CASTELLANE, France (Reuters) - The towering white statue of a self-proclaimed "cosmoplanetary messiah" crashed to earth in southern France Thursday after demolition workers succeeded in blasting it down after two days of work.
A controlled explosion toppled the 110-foot homage to Gilbert Bourdin, late founder of the Golden Lotus cult, and send it sliding a few feet down a hill outside the Haute Provence village of Castellane in southern France.
Workers used heavy-duty jackhammers to hack away at the structure to weaken it after a bid to fell it Wednesday was called off when workers saw its base was reinforced with iron.
French authorities said the monument to Bourdin, the focal point of the sect's "holy city of Mandarom" just outside Castellane, was built in 1990 without permission.
Cult followers compared the demolition of the statue, which shows the guru resplendent in white robes and a papal-style tiara, to the recent destruction in Afghanistan by the Taliban regime of colossal 1,500-year-old Buddhist statues.
A small group watched from behind a security cordon with tears in their eyes as the statue wobbled under the loud explosion and then slowly fell backward down the hill.
"For me, it is the same type of crime as that committed by the Taliban," said cult spokeswoman Christine Amory.
SECT NUMBERS DWINDLE
"But the sect is not going to die because of this," she said.

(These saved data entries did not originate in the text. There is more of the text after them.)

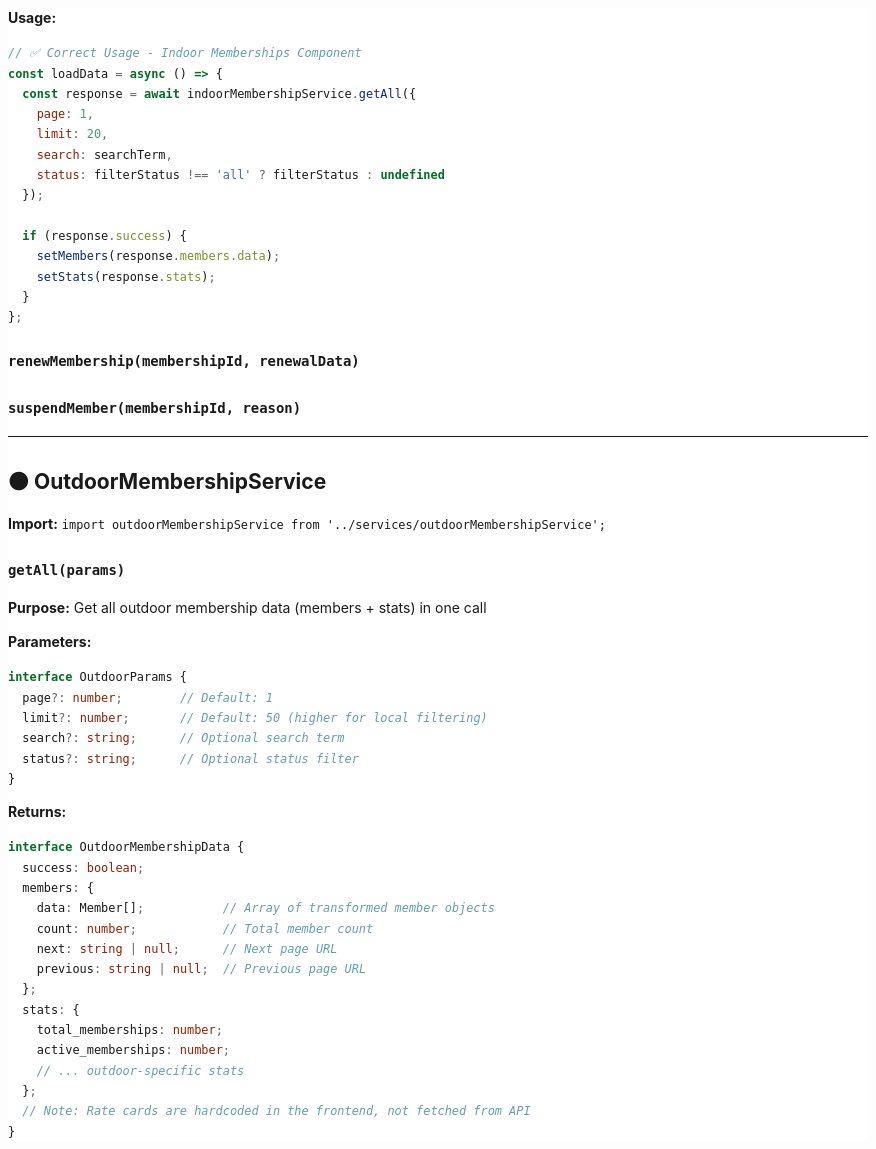 **Usage:**
```javascript
// ✅ Correct Usage - Indoor Memberships Component
const loadData = async () => {
  const response = await indoorMembershipService.getAll({
    page: 1,
    limit: 20,
    search: searchTerm,
    status: filterStatus !== 'all' ? filterStatus : undefined
  });
  
  if (response.success) {
    setMembers(response.members.data);
    setStats(response.stats);
  }
};
```

### `renewMembership(membershipId, renewalData)`
### `suspendMember(membershipId, reason)`

---

## 🟠 OutdoorMembershipService

**Import:** `import outdoorMembershipService from '../services/outdoorMembershipService';`

### `getAll(params)`

**Purpose:** Get all outdoor membership data (members + stats) in one call

**Parameters:**
```typescript
interface OutdoorParams {
  page?: number;        // Default: 1
  limit?: number;       // Default: 50 (higher for local filtering)
  search?: string;      // Optional search term  
  status?: string;      // Optional status filter
}
```

**Returns:**
```typescript
interface OutdoorMembershipData {
  success: boolean;
  members: {
    data: Member[];           // Array of transformed member objects
    count: number;            // Total member count
    next: string | null;      // Next page URL
    previous: string | null;  // Previous page URL
  };
  stats: {
    total_memberships: number;
    active_memberships: number;
    // ... outdoor-specific stats
  };
  // Note: Rate cards are hardcoded in the frontend, not fetched from API
}
```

The cult's followers have dwindled in number to about 400 from around 1,200 at its height.
Many local residents were delighted.
"This has been disfiguring the landscape since 1990," said Robert Ferrato, leader of a local action group seeking to have the statue felled.

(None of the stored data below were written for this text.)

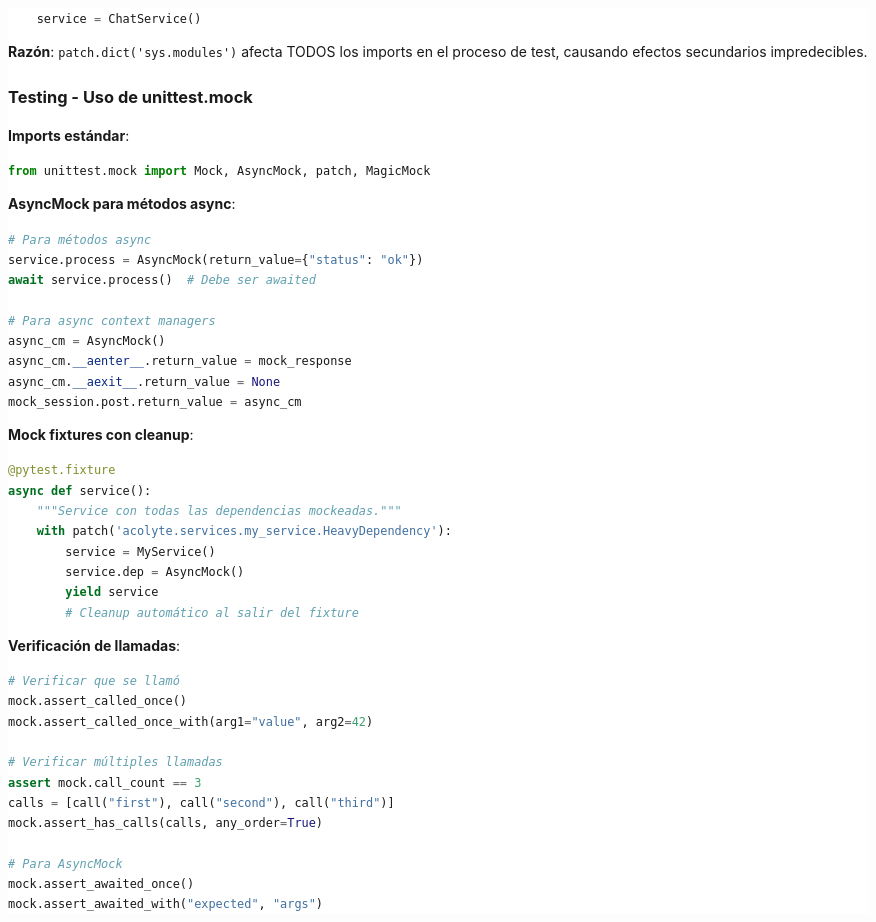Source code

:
 ```python
    service = ChatService()
```

**Razón**: `patch.dict('sys.modules')` afecta TODOS los imports en el proceso de test, causando efectos secundarios impredecibles.

### Testing - Uso de unittest.mock

**Imports estándar**:

```python
from unittest.mock import Mock, AsyncMock, patch, MagicMock
```

**AsyncMock para métodos async**:

```python
# Para métodos async
service.process = AsyncMock(return_value={"status": "ok"})
await service.process()  # Debe ser awaited

# Para async context managers
async_cm = AsyncMock()
async_cm.__aenter__.return_value = mock_response
async_cm.__aexit__.return_value = None
mock_session.post.return_value = async_cm
```

**Mock fixtures con cleanup**:

```python
@pytest.fixture
async def service():
    """Service con todas las dependencias mockeadas."""
    with patch('acolyte.services.my_service.HeavyDependency'):
        service = MyService()
        service.dep = AsyncMock()
        yield service
        # Cleanup automático al salir del fixture
```

**Verificación de llamadas**:

```python
# Verificar que se llamó
mock.assert_called_once()
mock.assert_called_once_with(arg1="value", arg2=42)

# Verificar múltiples llamadas
assert mock.call_count == 3
calls = [call("first"), call("second"), call("third")]
mock.assert_has_calls(calls, any_order=True)

# Para AsyncMock
mock.assert_awaited_once()
mock.assert_awaited_with("expected", "args")
```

"It's a victory for law over the world of sects," he said, opening a bottle of sparkling wine.
Bourdin, who also called himself the Cosmoplanetary Messiah of Synthesis, the Great Master of the Order of the Knights of the Triumphant Vajra, the Master of the Selection of Souls and the Great Pontiff of the Cosmic Diamond Order, claimed to be immortal. He died of heart disease in 1998 aged 74.
He founded his "Aumism" movement in 1969 as a synthesis of all religions and created Mandarom, which is some 30 miles northwest of the Riveria resort of Cannes.

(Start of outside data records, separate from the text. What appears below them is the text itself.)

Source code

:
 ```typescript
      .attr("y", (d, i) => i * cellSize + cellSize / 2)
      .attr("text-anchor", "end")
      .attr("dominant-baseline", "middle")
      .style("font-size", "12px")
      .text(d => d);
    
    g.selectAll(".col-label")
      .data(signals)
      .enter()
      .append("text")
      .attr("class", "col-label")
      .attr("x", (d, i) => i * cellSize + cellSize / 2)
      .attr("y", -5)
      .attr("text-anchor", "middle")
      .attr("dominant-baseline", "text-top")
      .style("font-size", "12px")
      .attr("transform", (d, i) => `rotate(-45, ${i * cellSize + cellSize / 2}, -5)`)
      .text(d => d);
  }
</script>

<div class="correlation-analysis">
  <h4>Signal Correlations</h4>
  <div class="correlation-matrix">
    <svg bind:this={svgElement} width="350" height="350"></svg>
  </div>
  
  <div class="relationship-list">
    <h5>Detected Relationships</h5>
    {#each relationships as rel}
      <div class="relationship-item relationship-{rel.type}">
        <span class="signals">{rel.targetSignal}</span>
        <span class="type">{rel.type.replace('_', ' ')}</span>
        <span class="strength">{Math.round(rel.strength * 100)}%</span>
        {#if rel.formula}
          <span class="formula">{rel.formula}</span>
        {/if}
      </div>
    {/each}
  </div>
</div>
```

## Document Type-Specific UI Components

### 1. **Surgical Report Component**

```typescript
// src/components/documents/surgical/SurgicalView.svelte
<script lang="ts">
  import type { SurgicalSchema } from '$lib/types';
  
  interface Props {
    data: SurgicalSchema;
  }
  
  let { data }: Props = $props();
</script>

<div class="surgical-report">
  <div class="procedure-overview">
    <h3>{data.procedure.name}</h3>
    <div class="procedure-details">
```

While the number of cult followers has dwindled, the colorful holy city -- littered with statues and temples -- draws thousands of curious visitors each year. The only unauthorized building on the site was the statue of Bourdin.
Sect members had appealed to the European Court of Human Rights against the decision to destroy the statue, but local officials have not waited for a ruling from the court.
Bourdin's followers believe their founder will one day be resurrected from a local grave. Town officials covered over the burial site with a thick layer of reinforced concrete to prevent his supporters from digging up his body.